### TRY IT
Your job is to set down the stretch of entries that opens with the line containing "Как продвинуть сайт на первые места?" and closes with the line containing "Начать продвижение сайта". Keep both end lines, copy each exactly, and add nothing.

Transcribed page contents
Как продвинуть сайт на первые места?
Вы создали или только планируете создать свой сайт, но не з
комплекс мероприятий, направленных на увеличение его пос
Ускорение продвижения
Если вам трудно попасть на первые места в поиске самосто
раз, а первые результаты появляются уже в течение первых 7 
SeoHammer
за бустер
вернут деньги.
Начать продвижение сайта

* * *

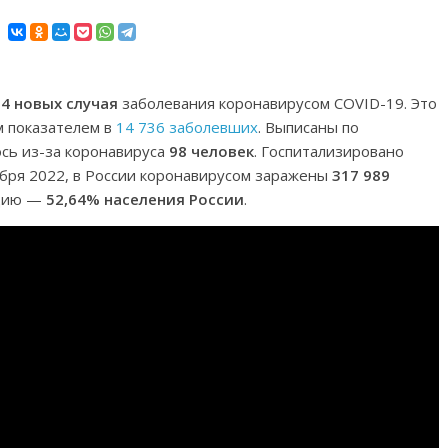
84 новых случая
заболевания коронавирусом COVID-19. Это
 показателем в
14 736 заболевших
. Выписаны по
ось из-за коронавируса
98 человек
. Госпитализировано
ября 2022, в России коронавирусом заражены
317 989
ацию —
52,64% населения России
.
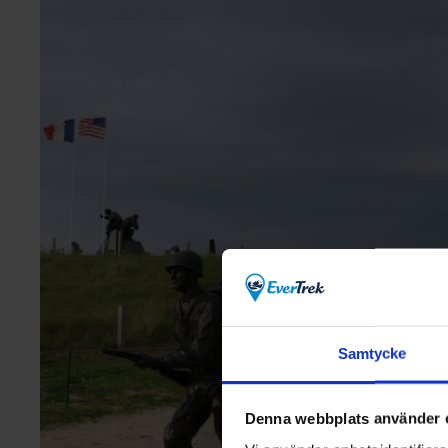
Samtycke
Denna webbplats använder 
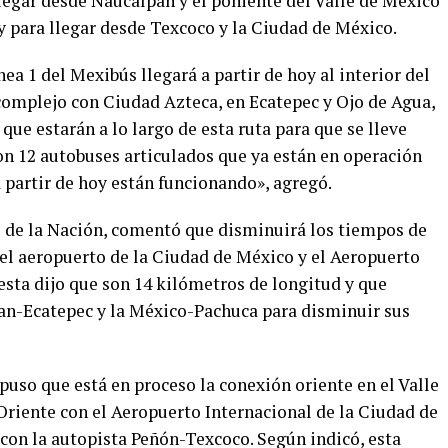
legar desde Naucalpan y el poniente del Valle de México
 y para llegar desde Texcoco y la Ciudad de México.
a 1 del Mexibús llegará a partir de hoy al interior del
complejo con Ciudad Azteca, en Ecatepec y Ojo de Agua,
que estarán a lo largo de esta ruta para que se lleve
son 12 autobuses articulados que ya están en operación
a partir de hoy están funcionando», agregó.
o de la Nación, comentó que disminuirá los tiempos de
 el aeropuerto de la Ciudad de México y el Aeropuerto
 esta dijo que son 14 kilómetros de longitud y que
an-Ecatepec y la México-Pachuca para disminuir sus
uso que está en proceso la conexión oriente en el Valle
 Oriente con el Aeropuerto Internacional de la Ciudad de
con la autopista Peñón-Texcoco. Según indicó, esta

### TASK RESPONSE
Как продвинуть сайт на первые места?
Вы создали или только планируете создать свой сайт, но не з
комплекс мероприятий, направленных на увеличение его пос
Ускорение продвижения
Если вам трудно попасть на первые места в поиске самосто
раз, а первые результаты появляются уже в течение первых 7 
SeoHammer
за бустер
вернут деньги.
Начать продвижение сайта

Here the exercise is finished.